WORK ITEM >>
Any picture in the listing is left out of the copy; all else is duplicated exactly.

DATA SHOWN >>
⁂

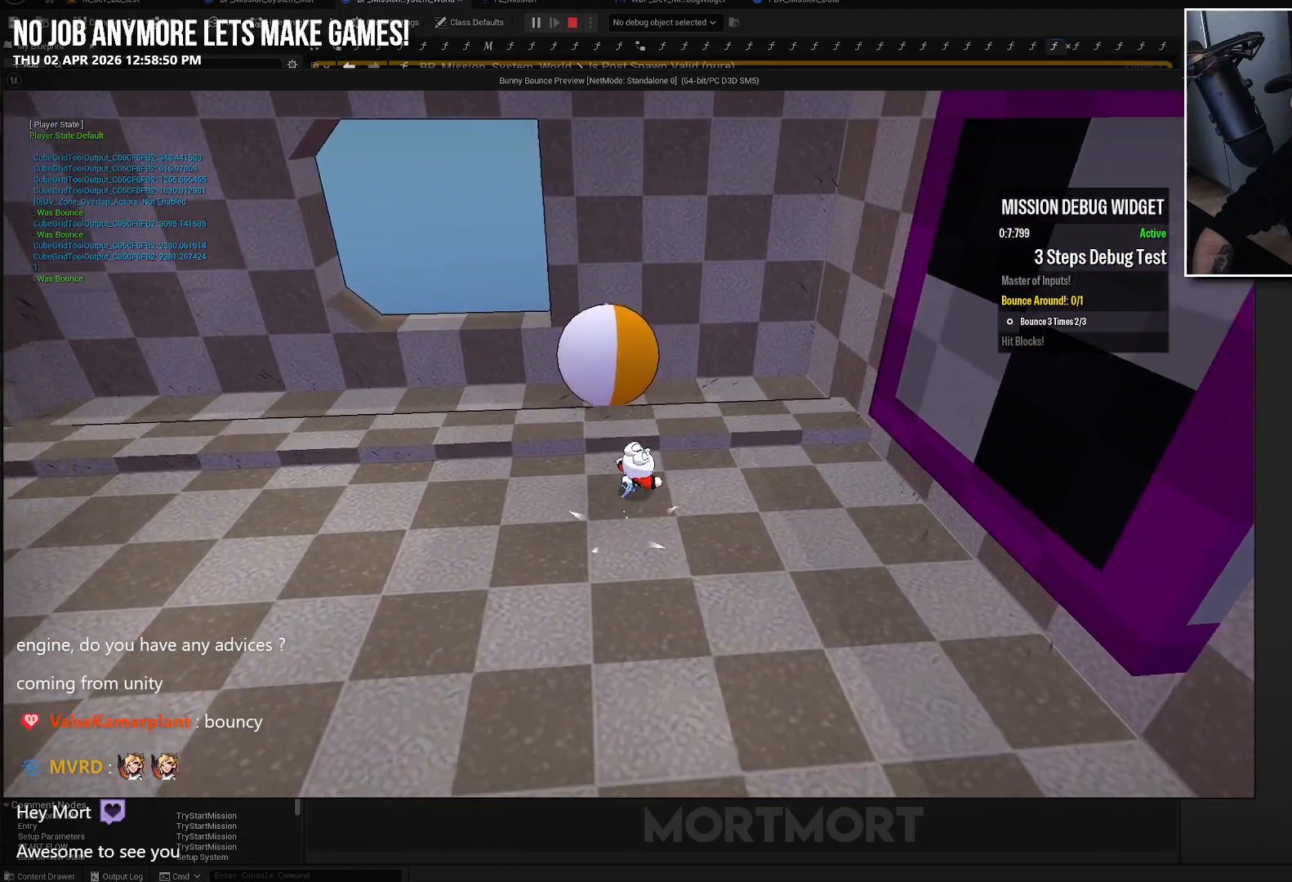
{"buttons": [], "left_stick": "center", "right_stick": "center", "events": [[250, "A", "down"], [317, "left_stick", "right"], [417, "A", "up"], [500, "left_stick", "center"]]}
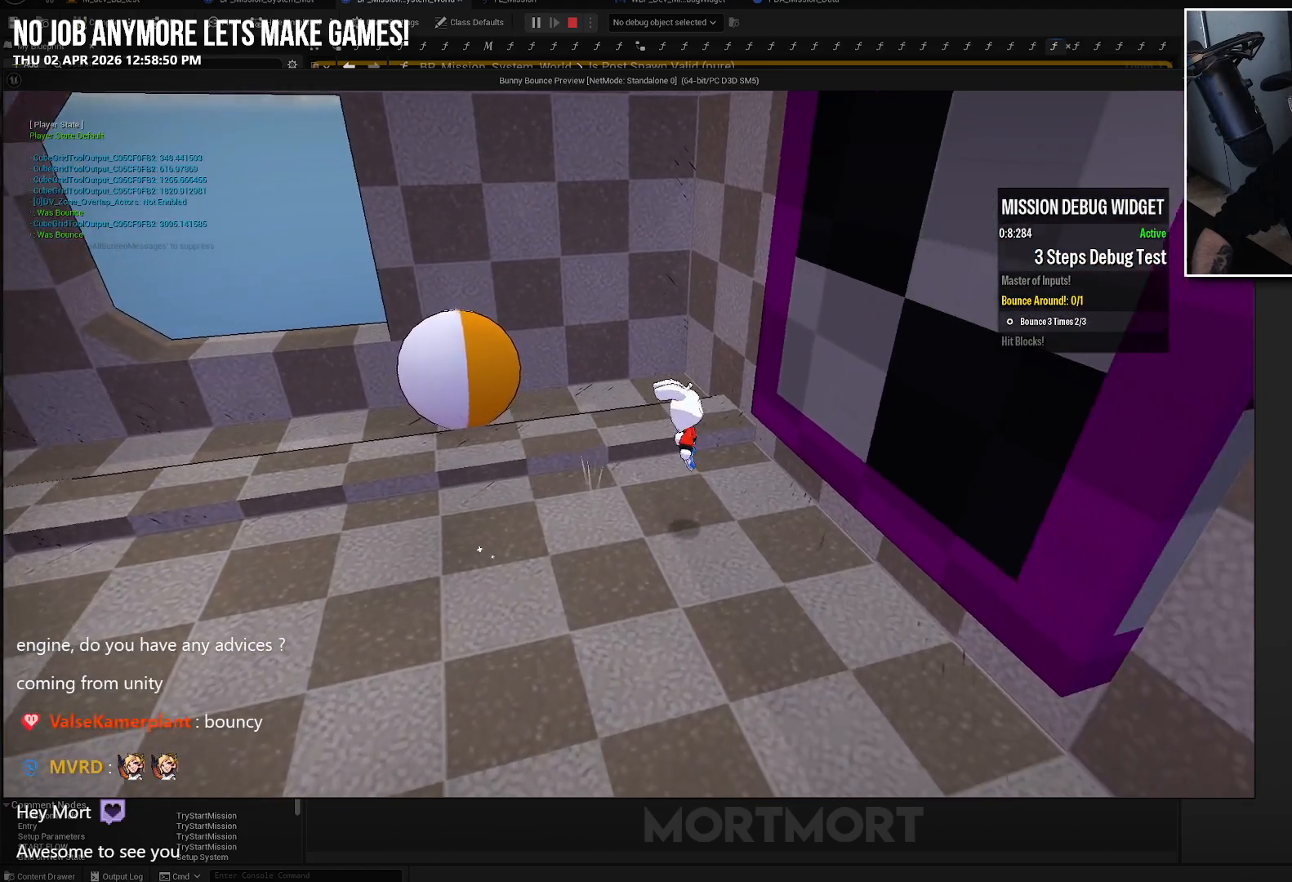
{"buttons": [], "left_stick": "down-right", "right_stick": "center", "events": [[17, "left_stick", "left"], [150, "B", "down"], [283, "B", "up"], [383, "left_stick", "down"], [450, "left_stick", "down-right"]]}
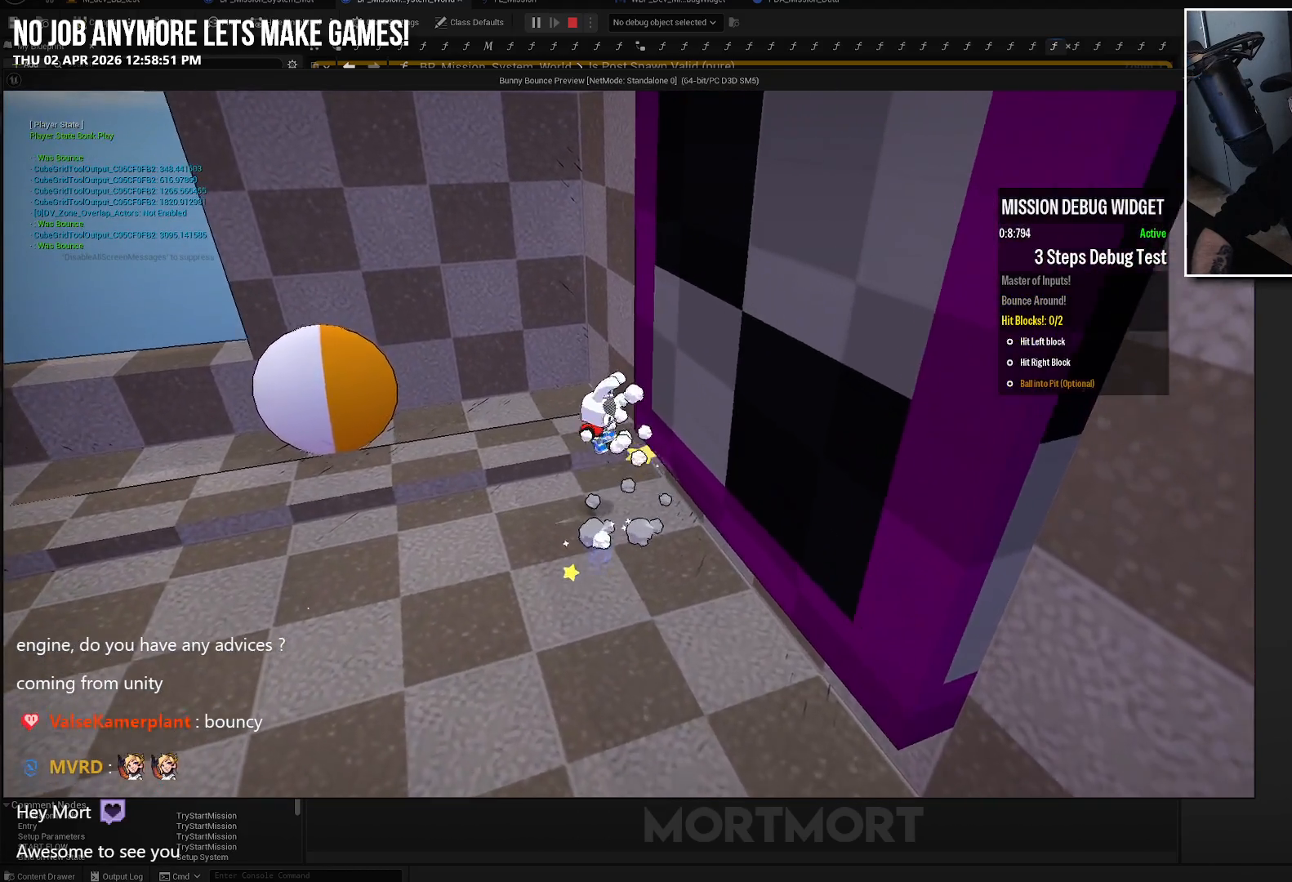
{"buttons": ["A"], "left_stick": "right", "right_stick": "center", "events": [[283, "left_stick", "down-left"], [433, "A", "down"], [433, "left_stick", "down-right"], [500, "left_stick", "right"]]}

⁂

YOUR SOLUTION >>
{"buttons": [], "left_stick": "center", "right_stick": "center", "events": [[250, "A", "down"], [317, "left_stick", "right"], [417, "A", "up"], [500, "left_stick", "center"]]}
{"buttons": [], "left_stick": "down-right", "right_stick": "center", "events": [[17, "left_stick", "left"], [150, "B", "down"], [283, "B", "up"], [383, "left_stick", "down"], [450, "left_stick", "down-right"]]}
{"buttons": ["A"], "left_stick": "right", "right_stick": "center", "events": [[283, "left_stick", "down-left"], [433, "A", "down"], [433, "left_stick", "down-right"], [500, "left_stick", "right"]]}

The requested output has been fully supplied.